Canberra's Snow family is donating $100 million over 10 years to establish a world-leading immunology research centre in Melbourne to find answers to autoimmune diseases such as lupus and rheumatoid arthritis.
Described as "one of the largest and longest running philanthropic partnerships in Australian history", the donation will be used to establish the Snow Centre for Immune Health, which will be run by the Walter and Eliza Hall Institute of Medical Research and the Royal Melbourne Hospital.
The hope is that the centre will "solve some of the greatest puzzles in the human body".
The Snow Medical Research Foundation is the creation of Canberra's Snow family and the vision of its patriarch, businessman and philanthropist Terry Snow.
Debilitating autoimmune disorders such as lupus and rheumatoid arthritis collectively affect up to 10 per cent of the population.
In a world-first, The Snow Centre for Immune Health will look at the immune system as a whole, rather than disease-by-disease, to take tackle the conditions head on.
"Australia has some of the best researchers in the world. We want to get them out of short-term funding cycles and give them freedom to experiment and take risks - we're here to back them," Mr Snow said.
"WEHI researchers have always been known for their outstanding commitment to excellence. They presented us with a bold and ambitious vision for Australian research - they're going to change the lives of millions of Australians living with immune health issues."
WEHI acting director Professor Alan Cowman said the Snow Centre for Immune Health would change the way the medical community viewed the immune system, with the ambitious aim of revolutionising healthcare delivery to be about proactively predicting and preventing, instead of reacting to and treating, immune illness and disorders.
"While research into immune health has traditionally focused on specific diseases or cells, the Snow Centre for Immune Health will invert this and look at the immune system from a 'whole-of-system' perspective - like we do for the cardiovascular and respiratory systems," he said.
"The centre will rapidly accelerate this growing field of research and do it at a scale not seen anywhere else in the world.
"We are deeply grateful to the Snow Medical Research Foundation and the Snow family for their vision, boldness and generosity, in backing this talented team and their revolutionary approach to how we understand and treat immune disease."
Former WEHI Director Dr Doug Hilton played an instrumental role in developing the vision for the centre with the Snow family.

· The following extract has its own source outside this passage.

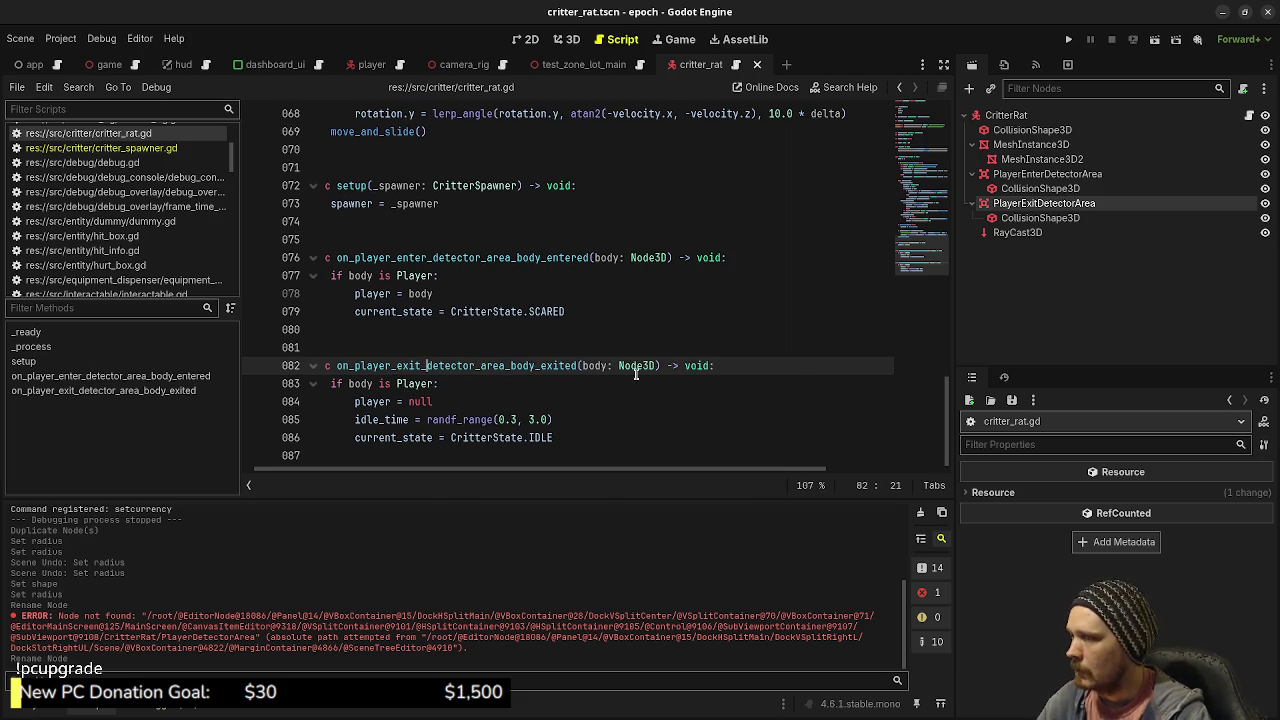
click(1069, 40)
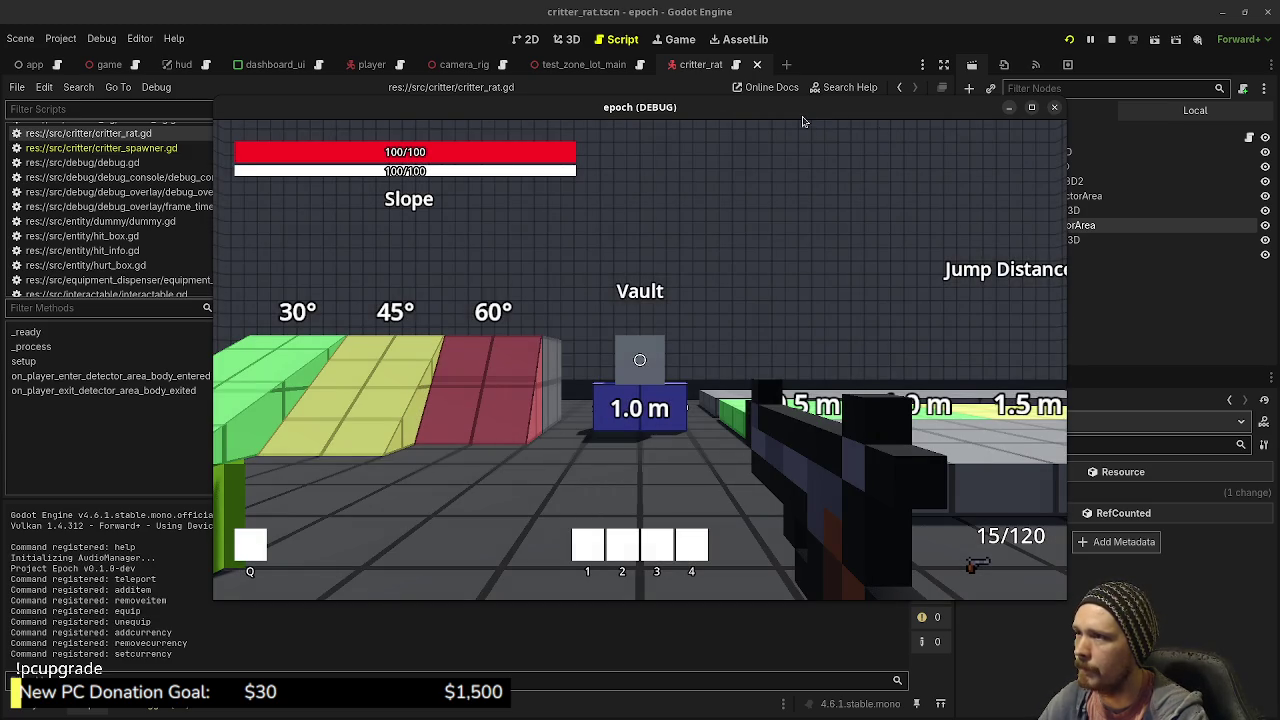
Step: Move the running epoch (DEBUG) game window down to reveal the critter_rat.gd script
drag(742, 110, 742, 532)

"This centre has the potential to entirely change the game when preventing, diagnosing and treating immune disease, which has a tremendous burden on the global community," he said.
"This extraordinary investment from the Snow Medical Research Foundation has the power to solve some of the greatest puzzles in the human body. The scale of the centre, as well as the long-term backing of some of the brightest scientists in the country by the Snow family, will help accelerate this research for the good of the community."
Snow Medical chair Tom Snow said the $100 million commitment more than doubled its investment in medical research from $100 million over the four years since 2019 to more than $200 million.
"We empower bold transformative research across Australia by backing the best and brightest researchers - and resourcing them with the tools they need to be world-class," Tom Snow said.
"We searched the country to find the best teams with the brightest ideas, and we chose to home this project at WEHI as we are confident it will help transform the lives of so many Australians with immunological disease."
Tom Snow said the family "could not be more proud" to make the contribution to solving the mystery of autoimmune diseases.
"This is about our family's commitment to long-term sustainable positive impact for the community and it builds on the legacy of the Snow Fellowship program, research funding and other community-based philanthropy," he said.
Mr Snow said his family had been impacted by illness but the donation wasn't motivated by that.
"There's a personal reason in every Australian family. I don't know any family in Australia that's not touched in some way by immune disease," he said.
"Our family has our fair share of issues - including severe asthma and allergies by multiple members.
"But our motivation for doing this is because we can turbo-charge 20 years of existing work by amazing scientists, and have the ability to deliver real results that affect the lives of so many."